How many lines in the rows below contain the word "einem"? Matching is case-sensitive; reply with the number alone.

#### Data records
━━━━━━━━

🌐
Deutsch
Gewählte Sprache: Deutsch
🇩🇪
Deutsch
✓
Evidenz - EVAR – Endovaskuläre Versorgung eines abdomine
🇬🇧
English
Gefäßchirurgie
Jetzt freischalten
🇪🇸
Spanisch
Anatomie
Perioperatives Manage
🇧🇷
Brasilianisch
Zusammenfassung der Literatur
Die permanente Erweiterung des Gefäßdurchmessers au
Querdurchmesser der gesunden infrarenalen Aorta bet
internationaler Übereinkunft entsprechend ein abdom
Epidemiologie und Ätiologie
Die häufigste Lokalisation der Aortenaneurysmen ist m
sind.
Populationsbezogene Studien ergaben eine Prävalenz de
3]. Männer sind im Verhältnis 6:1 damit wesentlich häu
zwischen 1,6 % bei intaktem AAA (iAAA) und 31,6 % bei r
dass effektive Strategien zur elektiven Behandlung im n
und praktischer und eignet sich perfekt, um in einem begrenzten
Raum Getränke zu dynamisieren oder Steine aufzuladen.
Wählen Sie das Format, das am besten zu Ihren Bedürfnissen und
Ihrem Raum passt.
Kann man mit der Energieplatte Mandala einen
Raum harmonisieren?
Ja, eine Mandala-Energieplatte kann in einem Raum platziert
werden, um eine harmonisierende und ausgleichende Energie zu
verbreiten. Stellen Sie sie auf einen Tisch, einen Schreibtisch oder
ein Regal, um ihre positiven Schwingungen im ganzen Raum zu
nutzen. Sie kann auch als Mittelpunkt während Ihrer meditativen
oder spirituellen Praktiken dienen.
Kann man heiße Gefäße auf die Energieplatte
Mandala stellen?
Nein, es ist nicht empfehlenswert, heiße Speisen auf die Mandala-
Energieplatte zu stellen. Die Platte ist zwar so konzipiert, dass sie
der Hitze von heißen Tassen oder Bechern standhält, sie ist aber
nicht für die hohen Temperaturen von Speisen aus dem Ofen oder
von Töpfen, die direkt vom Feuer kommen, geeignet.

━━━━━━━━

#### Solution for this problem
2